Seasons
- ← 20132015 →

= 2014 Brasileiro de Marcas =

The 2014 Copa Petrobrás de Marcas season was the fourth season of the Brasileiro de Marcas. It began on April 6 at Tarumã and ended on November 23 at Brasília, after fifteen races.

JLM Racing driver Ricardo Maurício won his third consecutive Brasileiro de Marcas title, taking three victories during the season including a win with Max Wilson in the wildcard race at Interlagos. Consistency was the key to his title, finishing all but one race in the top nine placings, sealing it with a third-place finish in the opening race at the final round at Goiânia.

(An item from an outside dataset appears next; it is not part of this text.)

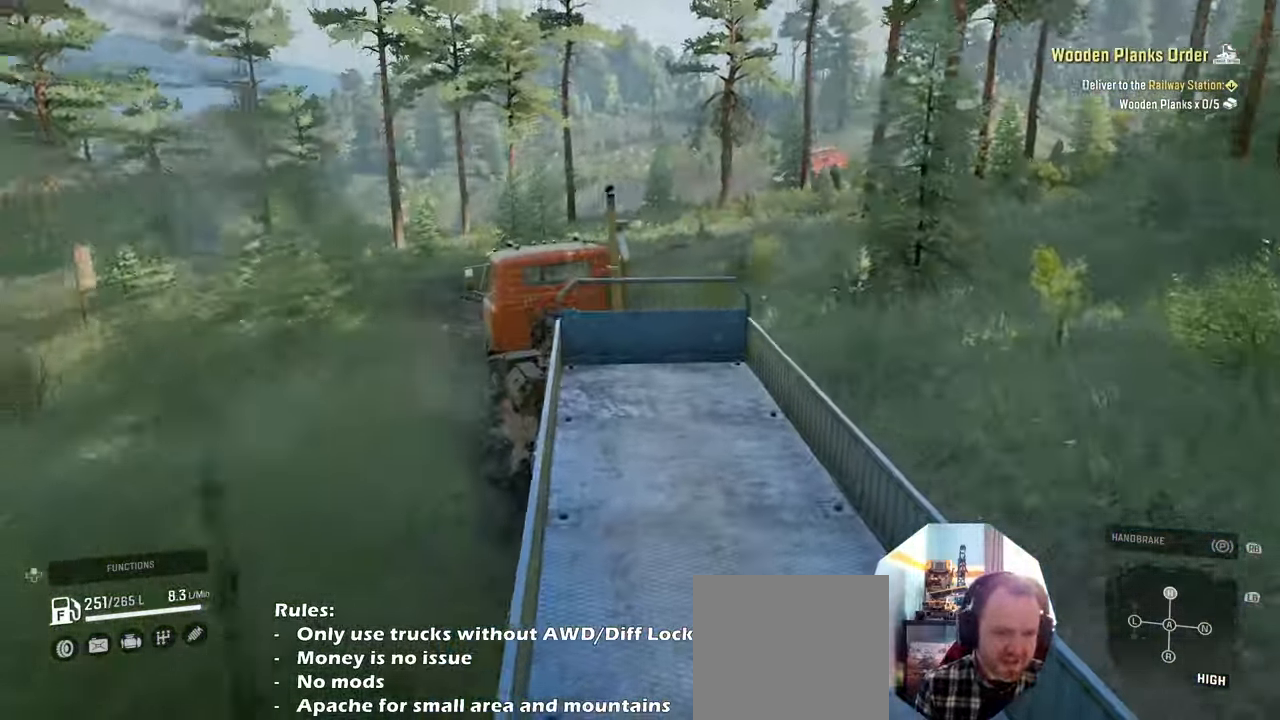
{"buttons": ["R2"], "left_stick": "center", "right_stick": "down-right", "events": [[166, "right_stick", "right"], [433, "left_stick", "center"], [433, "right_stick", "down-right"]]}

Maurício's championship-winning margin was three points – after dropped scores were implemented – over his team-mate Vicente Orige, a race-winner at Goiânia, taking advantage of the series' double-points rules for the final meeting. Despite missing the first round, Allam Khodair finished third in the championship, also with three victories.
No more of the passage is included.